Fresh green beans virtually have disappeared from Washington-area grocery stores as a result of last month's freezing temperatures in Florida.
"We're out of business as far as string beans are concerned," said Giant food stores spokesman Barry Scher. "The best we can guess is that they'll be back on the shelves in about three weeks."
Grand Union also reported no string beans available, but Safeway stores are getting "just a few out of Arizona." Florida is the Washington area's major supplier of green beans during the winter.
"When I say a few string beans, I mean just a few," said Tony Statom of Safeway stores. "We ordered 400 bushels from Arizoan and we got only 36."

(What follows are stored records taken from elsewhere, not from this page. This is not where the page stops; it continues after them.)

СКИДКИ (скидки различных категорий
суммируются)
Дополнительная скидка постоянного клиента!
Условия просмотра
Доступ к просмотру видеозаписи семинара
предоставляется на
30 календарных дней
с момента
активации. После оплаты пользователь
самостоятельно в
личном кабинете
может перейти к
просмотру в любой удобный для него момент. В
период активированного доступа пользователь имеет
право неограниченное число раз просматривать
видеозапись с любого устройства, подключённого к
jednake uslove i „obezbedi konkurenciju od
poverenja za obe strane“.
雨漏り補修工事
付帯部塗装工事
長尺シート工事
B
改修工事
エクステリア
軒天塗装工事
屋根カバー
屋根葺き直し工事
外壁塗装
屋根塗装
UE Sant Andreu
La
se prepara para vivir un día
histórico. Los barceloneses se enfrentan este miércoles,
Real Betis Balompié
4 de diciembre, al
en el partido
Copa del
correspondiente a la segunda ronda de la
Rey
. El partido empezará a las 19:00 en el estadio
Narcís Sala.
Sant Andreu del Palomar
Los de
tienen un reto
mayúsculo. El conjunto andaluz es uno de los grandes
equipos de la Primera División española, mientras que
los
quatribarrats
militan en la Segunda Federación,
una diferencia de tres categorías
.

What string beans that are available are selling for about 69 cents a pound - the highest price many produce managers ever remember for the vegetable. While the fresh variety is off the vegetable stands, shoppers apparently are buying more canned and frozen beans.

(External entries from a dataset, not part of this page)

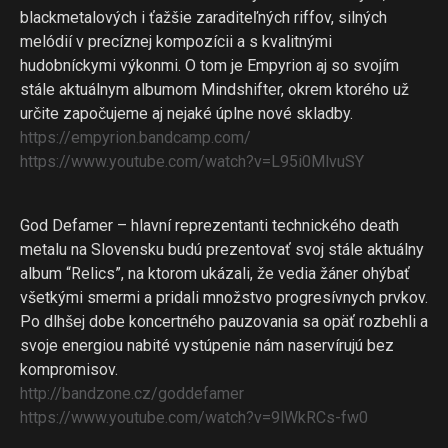
blackmetalových i ťažšie zaraditeľných riffov, silných
melódií v precíznej kompozícii a s kvalitnými
hudobníckymi výkonmi. O tom je Empyrion aj so svojím
stále aktuálnym albumom Mindshifter, okrem ktorého už
určite započujeme aj nejaké úplne nové skladby.
https://
empyrion.bandcamp.com/
https://www.youtube.com/
watch?v=L95i0MlvuSY
God Defamer – hlavní reprezentanti technického death
metalu na Slovensku budú prezentovať svoj stále aktuálny
album “Relics”, na ktorom ukázali, že vedia žáner ohýbať
všetkými smermi a pridali množstvo progresívnych prvkov.
Po dlhšej dobe koncertného pauzovania sa opäť rozbehli a
svoje energiou nabité vystúpenie nám naservírujú bez
kompromisov.
http://bandzone.cz/
goddefamer
https://www.youtube.com/
watch?v=9lWkRCs-fw0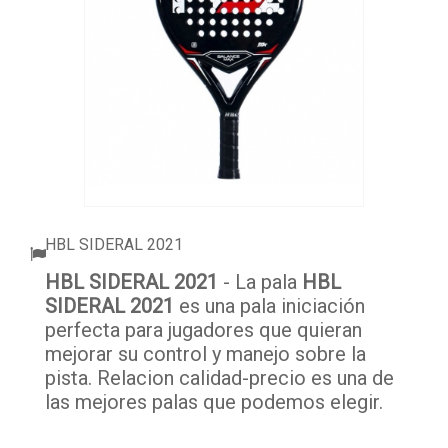
ACCESORIOS
PELOTAS PADEL
ROPA
OUTLET PADEL
BLOG
HBL SIDERAL 2021
HBL SIDERAL 2021
- La pala
HBL
SIDERAL 2021
es una pala iniciación
perfecta para jugadores que quieran
mejorar su control y manejo sobre la
pista. Relacion calidad-precio es una de
las mejores palas que podemos elegir.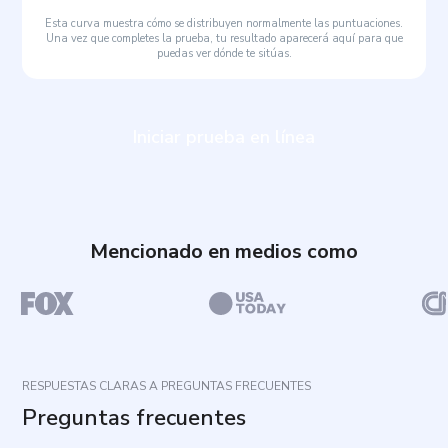
Esta curva muestra cómo se distribuyen normalmente las puntuaciones.
Una vez que completes la prueba, tu resultado aparecerá aquí para que
puedas ver dónde te sitúas.
Iniciar prueba en línea
Mencionado en medios como
RESPUESTAS CLARAS A PREGUNTAS FRECUENTES
Preguntas frecuentes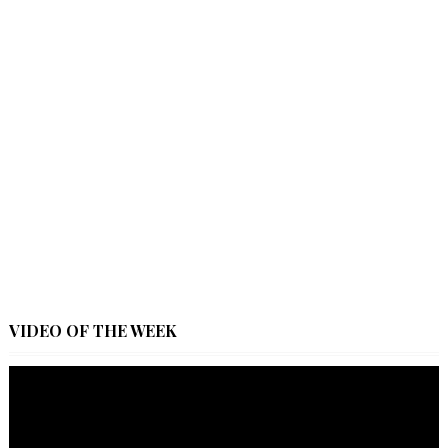
VIDEO OF THE WEEK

"Our frozen foods manager has ordered twice his normal order of frozen beans," said Jim Burke of the Giant store at Lyon Village in Arlington.
The Florida frost responsible for the disappearance of green beans also affected many other vegetables and citrus fruits. They are in shorter supply in the area, but still available at somewhat higher prices than normal.
Some produce, like tomatoes, peppers, cucumbers and eggplants are coming from Mexico, but cost more partly because of shipping costs along the 3,000-mile route to East Coast markets.
"We could have bought green beans from Mexico, but elected not to at the wholesale prices they were going for," said Thomas Gallahan, produce merchandising and sales manager for Grand Union. "Those Mexican beans (a cross between a string bean and a Kentucky Wonder pole bean) would have entered out warehouse at 90 cents a pound. It would have been an insult to the public to sell them at over $1 a pund in our stores."
Charles Porter, a vegetable specialist at the U.S. Department of Agriculture said Florida growers planted about 14,000 acres of green beans this winter, all of which were ruined by the January frosts.
"But assuming the weather stays normal for awhile, Florida should have another gren bean crop ready to go sometime in mid-March," Porter added "Beans and other vegetables should come down in price with a big bang in April, when Florida starts supplying us more of its produce again, instead of far-flung places liek Mexico and the Bahamas."